Shalat Ghaib: Simbol Kearifan Dakwah
Shalat ghaib sendiri dalam Islam merupakan bentuk shalat jenazah yang dilakukan dari jarak jauh, biasanya ketika jenazah berada di tempat yang tidak bisa dijangkau. Dalam konteks ini, niatnya tidak diarahkan pada jenazah non-Muslim, tetapi diniatkan sebagai shalat ghaib untuk kerabat lain (dalam hal ini ayah Pak RT). Ini adalah simbol kearifan luar biasa dari seorang dai, yang mampu menjaga syariat sekaligus memenangkan hati.
Strategi ini ternyata berhasil. Ibu yang tadinya menggantungkan niatnya untuk kembali memeluk Islam pun merasa dihargai dan tidak dipermalukan. Ia dengan ikhlas mengucapkan syahadat dan kembali menjadi seorang Muslimah. Tidak hanya itu, setelah peristiwa tersebut, ia menjadi aktif dalam kegiatan keagamaan, sering membantu jika ada acara-acara di masjid atau lingkungan.

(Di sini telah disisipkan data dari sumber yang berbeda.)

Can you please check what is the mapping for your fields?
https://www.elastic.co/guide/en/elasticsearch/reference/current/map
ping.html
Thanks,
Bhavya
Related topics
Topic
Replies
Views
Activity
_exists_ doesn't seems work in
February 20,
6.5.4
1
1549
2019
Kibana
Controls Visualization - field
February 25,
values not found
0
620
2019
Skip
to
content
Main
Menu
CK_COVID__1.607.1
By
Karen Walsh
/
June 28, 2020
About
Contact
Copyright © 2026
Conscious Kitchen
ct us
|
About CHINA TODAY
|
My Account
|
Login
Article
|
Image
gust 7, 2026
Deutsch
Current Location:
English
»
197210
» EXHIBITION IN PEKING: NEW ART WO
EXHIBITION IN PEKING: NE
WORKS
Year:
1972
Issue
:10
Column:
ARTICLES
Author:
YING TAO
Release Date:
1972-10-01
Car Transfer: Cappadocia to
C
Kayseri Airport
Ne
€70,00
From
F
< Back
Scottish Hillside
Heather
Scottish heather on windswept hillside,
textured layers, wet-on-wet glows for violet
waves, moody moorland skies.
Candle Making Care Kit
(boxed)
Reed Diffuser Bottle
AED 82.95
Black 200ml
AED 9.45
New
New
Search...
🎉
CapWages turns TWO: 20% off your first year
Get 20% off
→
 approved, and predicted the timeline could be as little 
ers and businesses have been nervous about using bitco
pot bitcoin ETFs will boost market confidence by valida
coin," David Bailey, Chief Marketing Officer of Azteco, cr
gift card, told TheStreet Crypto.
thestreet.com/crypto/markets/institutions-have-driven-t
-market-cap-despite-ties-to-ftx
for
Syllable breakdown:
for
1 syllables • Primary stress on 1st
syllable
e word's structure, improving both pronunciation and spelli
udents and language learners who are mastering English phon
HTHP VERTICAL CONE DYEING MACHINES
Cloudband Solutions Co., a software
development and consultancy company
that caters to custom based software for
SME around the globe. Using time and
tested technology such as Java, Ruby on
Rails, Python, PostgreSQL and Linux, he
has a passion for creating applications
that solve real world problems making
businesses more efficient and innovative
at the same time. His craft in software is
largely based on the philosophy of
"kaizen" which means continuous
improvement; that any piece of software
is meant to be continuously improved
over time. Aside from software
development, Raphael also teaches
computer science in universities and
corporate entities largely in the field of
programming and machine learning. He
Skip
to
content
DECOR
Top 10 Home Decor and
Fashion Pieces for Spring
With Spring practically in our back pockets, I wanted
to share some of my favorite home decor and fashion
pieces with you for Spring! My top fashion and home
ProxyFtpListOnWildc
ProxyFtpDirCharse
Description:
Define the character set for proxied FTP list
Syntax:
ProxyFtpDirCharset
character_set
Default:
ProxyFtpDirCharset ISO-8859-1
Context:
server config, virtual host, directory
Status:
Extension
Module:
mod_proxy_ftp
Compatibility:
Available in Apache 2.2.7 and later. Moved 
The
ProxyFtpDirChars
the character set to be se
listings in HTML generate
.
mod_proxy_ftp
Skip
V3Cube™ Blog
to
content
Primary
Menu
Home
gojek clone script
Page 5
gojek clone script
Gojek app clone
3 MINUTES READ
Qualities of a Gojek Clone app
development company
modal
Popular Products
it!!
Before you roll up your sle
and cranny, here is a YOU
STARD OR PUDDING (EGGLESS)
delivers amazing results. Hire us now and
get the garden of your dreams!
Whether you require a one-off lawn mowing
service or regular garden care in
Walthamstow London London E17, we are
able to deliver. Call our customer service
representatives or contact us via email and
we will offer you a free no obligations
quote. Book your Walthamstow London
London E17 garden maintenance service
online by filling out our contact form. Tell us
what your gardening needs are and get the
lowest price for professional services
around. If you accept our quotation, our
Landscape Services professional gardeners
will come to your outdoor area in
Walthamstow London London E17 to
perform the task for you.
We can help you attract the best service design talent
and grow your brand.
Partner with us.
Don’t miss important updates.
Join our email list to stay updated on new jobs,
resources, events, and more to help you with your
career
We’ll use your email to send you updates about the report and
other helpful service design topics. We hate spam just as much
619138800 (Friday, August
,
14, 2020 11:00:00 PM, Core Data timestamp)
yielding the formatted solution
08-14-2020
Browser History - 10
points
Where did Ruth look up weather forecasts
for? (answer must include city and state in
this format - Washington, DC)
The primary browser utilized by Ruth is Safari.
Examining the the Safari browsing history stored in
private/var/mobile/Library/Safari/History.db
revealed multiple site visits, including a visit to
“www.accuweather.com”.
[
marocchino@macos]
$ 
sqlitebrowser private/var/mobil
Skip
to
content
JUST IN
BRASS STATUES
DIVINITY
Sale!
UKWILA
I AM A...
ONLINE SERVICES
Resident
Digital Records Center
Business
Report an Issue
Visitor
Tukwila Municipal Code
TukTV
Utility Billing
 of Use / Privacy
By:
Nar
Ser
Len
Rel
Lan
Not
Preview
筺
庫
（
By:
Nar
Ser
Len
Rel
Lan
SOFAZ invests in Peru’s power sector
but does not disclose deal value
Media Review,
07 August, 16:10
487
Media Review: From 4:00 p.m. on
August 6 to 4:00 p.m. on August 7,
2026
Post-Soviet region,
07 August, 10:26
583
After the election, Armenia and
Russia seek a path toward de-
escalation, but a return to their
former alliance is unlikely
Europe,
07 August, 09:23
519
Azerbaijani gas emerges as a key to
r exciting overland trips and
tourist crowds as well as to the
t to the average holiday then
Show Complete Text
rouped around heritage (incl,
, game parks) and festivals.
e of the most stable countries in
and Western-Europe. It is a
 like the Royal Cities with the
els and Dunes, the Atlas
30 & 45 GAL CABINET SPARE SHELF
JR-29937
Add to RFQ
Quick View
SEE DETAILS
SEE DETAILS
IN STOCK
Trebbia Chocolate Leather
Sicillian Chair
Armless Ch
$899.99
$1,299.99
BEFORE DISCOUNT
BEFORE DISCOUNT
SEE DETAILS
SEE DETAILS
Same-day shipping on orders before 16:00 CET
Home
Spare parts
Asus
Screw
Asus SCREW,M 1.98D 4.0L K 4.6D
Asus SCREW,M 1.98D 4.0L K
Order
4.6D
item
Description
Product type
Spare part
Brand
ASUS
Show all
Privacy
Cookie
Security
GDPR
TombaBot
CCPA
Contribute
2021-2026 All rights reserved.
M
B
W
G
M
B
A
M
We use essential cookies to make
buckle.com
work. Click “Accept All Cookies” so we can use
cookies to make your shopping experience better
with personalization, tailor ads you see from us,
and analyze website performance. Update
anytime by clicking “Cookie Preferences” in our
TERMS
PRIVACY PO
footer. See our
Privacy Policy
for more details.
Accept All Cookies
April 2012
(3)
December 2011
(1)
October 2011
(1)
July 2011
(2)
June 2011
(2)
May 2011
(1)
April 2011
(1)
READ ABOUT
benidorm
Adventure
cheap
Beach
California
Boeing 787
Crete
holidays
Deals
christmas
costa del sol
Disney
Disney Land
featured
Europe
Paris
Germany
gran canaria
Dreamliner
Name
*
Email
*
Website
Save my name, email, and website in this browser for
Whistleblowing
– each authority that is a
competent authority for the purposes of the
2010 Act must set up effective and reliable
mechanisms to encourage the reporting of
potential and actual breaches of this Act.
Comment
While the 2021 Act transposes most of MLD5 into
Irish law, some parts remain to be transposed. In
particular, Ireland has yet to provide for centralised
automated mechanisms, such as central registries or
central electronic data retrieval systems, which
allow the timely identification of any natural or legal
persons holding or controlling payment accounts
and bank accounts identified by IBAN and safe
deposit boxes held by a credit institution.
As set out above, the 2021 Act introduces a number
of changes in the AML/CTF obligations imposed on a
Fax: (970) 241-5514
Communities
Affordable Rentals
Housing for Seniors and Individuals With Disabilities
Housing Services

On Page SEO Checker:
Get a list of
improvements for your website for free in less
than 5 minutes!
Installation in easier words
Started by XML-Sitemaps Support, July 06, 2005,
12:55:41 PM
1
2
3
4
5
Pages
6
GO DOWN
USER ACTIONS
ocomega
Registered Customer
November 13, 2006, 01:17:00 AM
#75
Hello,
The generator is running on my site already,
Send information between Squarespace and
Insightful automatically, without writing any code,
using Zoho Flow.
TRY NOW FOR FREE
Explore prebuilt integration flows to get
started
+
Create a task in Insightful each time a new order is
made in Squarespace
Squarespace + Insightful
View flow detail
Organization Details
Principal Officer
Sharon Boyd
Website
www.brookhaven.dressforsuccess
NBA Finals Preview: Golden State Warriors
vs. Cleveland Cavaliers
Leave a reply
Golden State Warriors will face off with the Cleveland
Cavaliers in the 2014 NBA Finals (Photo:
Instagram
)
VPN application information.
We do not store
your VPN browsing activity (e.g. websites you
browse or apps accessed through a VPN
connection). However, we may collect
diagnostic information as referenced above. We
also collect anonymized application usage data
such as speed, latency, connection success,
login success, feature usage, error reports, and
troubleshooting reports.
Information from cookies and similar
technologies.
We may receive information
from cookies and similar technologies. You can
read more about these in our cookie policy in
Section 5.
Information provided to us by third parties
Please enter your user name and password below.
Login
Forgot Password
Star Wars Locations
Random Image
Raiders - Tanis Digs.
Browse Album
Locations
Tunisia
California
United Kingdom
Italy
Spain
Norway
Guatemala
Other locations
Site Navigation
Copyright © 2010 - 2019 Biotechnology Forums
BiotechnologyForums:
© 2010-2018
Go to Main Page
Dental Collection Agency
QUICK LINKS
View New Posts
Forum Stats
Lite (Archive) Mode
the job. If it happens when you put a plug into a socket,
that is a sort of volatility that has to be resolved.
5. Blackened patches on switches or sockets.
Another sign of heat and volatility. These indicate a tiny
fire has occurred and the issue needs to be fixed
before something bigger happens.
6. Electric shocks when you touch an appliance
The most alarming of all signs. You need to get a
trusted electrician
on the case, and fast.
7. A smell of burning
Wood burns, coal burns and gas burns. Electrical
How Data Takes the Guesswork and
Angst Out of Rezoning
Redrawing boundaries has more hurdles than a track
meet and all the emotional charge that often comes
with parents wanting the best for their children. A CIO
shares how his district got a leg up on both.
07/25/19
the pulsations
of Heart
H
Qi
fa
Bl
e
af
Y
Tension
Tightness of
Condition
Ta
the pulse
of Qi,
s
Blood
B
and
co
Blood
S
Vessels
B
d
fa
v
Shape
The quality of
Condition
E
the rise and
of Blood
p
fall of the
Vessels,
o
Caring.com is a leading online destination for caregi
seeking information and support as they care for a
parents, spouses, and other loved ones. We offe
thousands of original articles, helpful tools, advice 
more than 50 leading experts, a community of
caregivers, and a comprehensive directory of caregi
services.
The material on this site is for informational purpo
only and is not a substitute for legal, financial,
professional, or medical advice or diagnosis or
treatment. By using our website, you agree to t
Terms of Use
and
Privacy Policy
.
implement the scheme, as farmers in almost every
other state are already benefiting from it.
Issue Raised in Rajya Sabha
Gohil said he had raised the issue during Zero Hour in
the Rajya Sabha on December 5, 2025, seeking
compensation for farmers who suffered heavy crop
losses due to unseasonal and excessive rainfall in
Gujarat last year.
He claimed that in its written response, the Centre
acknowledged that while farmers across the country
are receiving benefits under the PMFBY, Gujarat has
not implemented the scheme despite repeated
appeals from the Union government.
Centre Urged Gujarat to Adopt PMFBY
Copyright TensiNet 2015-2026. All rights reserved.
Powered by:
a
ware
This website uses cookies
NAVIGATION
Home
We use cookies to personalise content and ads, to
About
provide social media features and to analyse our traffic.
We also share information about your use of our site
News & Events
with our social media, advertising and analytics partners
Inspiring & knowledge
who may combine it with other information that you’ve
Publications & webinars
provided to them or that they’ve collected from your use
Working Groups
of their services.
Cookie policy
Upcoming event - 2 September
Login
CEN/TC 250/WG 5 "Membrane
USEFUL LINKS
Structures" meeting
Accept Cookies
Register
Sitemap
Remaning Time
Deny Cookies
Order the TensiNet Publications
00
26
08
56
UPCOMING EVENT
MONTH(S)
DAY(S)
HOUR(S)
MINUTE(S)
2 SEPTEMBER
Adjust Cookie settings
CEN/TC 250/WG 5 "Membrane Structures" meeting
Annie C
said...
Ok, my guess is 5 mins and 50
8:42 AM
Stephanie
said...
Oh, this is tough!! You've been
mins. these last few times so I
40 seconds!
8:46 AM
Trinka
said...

Hikmah dan Pelajaran Dakwah
Dari kisah ini, kita bisa memetik beberapa pelajaran penting:
1. Dakwah Memerlukan Hikmah, Tidak Sekadar Dalil
Dalam situasi tertentu, memahami konteks sosial dan psikologis masyarakat jauh lebih penting daripada sekadar menegakkan hukum secara tekstual. Seorang dai harus tahu kapan menyampaikan, kapan menahan diri, dan kapan mencari celah agar dakwah bisa diterima.
2. Musyawarah adalah Jalan Kebaikan
Ustadz Hasan tidak bertindak sendiri. Ia mengajak tokoh masyarakat berdiskusi, menunjukkan bahwa dalam Islam, pemecahan masalah sosial sebaiknya dilakukan secara kolektif agar keputusan yang diambil membawa maslahat luas.
3. Jangan Menghakimi Masa Lalu Orang
Ibu tersebut pernah keluar dari Islam. Namun ia memiliki niat kembali. Tugas dai bukan menghakimi masa lalu seseorang, tetapi membimbingnya kembali ke jalan yang lurus. Dalam Islam, pintu taubat selalu terbuka.
4. Menjaga Akidah Tanpa Menyakiti Hati
Meski tidak menyalati jenazah non-Muslim, Ustadz Hasan tidak menyampaikan penolakan dengan cara kasar. Ia tetap menjaga adab, memilih kata yang lembut, dan mencari solusi alternatif yang tetap dalam koridor syariat.
Dakwah Adalah Seni Menyentuh Hati
Kisah ini bukan semata tentang shalat jenazah, tetapi tentang kecerdasan emosional dan spiritual dalam menyampaikan dakwah. Banyak orang bisa menyampaikan ceramah, tapi tidak semua bisa menaklukkan hati. Itulah bedanya antara ilmu dan hikmah. Ilmu tanpa hikmah bisa menjadi keras. Tapi hikmah dengan ilmu akan membuahkan hidayah.
Semoga kita bisa meneladani semangat dan kebijaksanaan Ustadz Hasan, dan menjadikan kisah ini sebagai inspirasi dalam bermuamalah dengan masyarakat luas—terutama di tengah keberagaman agama dan budaya. Karena pada akhirnya, Islam datang bukan untuk menghukum, tetapi membawa rahmat bagi seluruh alam.